I find one of the most fascinating parts of spending time in a new culture to be discovering what muscle memories are necessary to make that culture tick.
For example, Lucy told me about her work as an “envueltadora,” a coffee seedling wrapper. Her job no longer exists; but when she was younger she worked on hillside coffee seedling plantations. She and other women would sit in rows and wrap the root balls of uprooted coffee seedlings in sugarcane leaves for transportation to farms. For hours a day, 6 days a week, she would perform the same motion to tie the leaves around the baby plants. Even though this was over 30 years ago, as she described her work, she mimed the motion with her hands, and from that miming I could tell exactly how many hours she had spent wrapping coffee plants. People use the phrase, “I can feel it in my bones” to imply instinct, and I propose that we should start saying, “I know it in my muscles” to imply a knowledge that is far from superficial, knowledge that can only come from sheer volume of time and the intimate relationship of practice.
Evidence of just how much we can know something in our muscles is most apparent by contrast. At first glance it might not seem like that waitress is doing anything special, but as soon as you try to pick up those 5 plates and whisk them off the table the way she did, you realize it takes significant skill. Watching dads play with their daughters and try to put the clothes on Barbie, it’s instantly evident that this is not what dad does all day. He is awkward and slow and has to think about how in the world to get that rigid plastic hand through the tiny arm hole. When you compare someone who has the advantage of muscle memory to someone doing that same task for the first time, it is indisputable that our muscles have a mind of their own, that they have constant access to an inventory of finesse.
For me, observing muscle memory, the deep ingraining of motion into ones nervous system, is the most impressive aspect of travel.

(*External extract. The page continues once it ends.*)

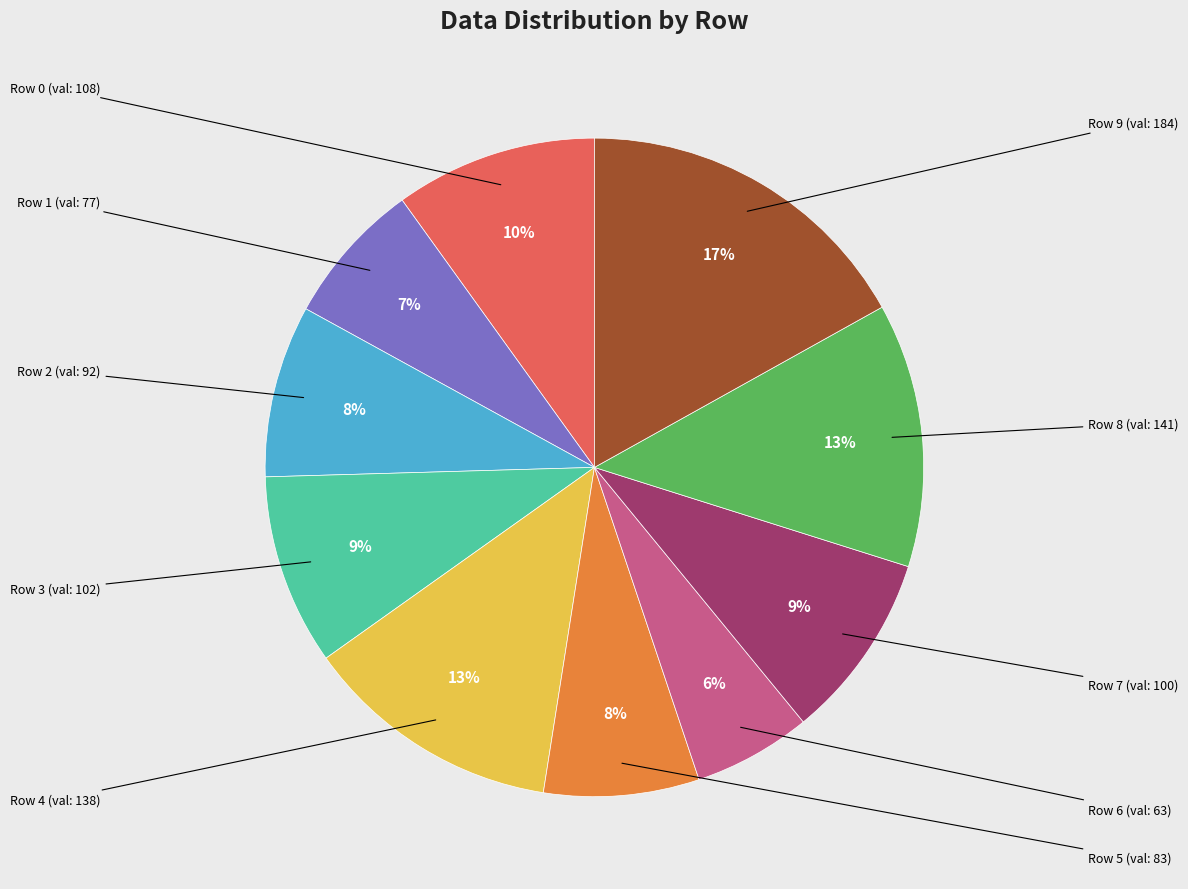

To the nearest percent, what is the difference between the largest and smallest slice percentages?

11%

Watching Costa Rican grandmothers make tortillas is as stunning as watching ballerinas pirouette; both exercise the art of knowing a movement so completely and so perfectly as to execute it immaculately every time. In theory picking coffee is simple and easy, you pull a ripe berry off a branch. But I’ve watched lifelong pickers in action, and what they are doing is not simple; it is an individual art particular to cultures that cultivate coffee. Every picker has his or her certain way to manipulate the branches, to use every finger, armpit, chin, shoulder to navigate the tree and remove the fruit as efficiently as possible. This is not something you learn in a day. And it is anything but easy.
People can dress up in different clothes and adopt new accents, but muscle memory doesn’t lie, and our movements will always communicate what we’re still learning and what we really, truly, know.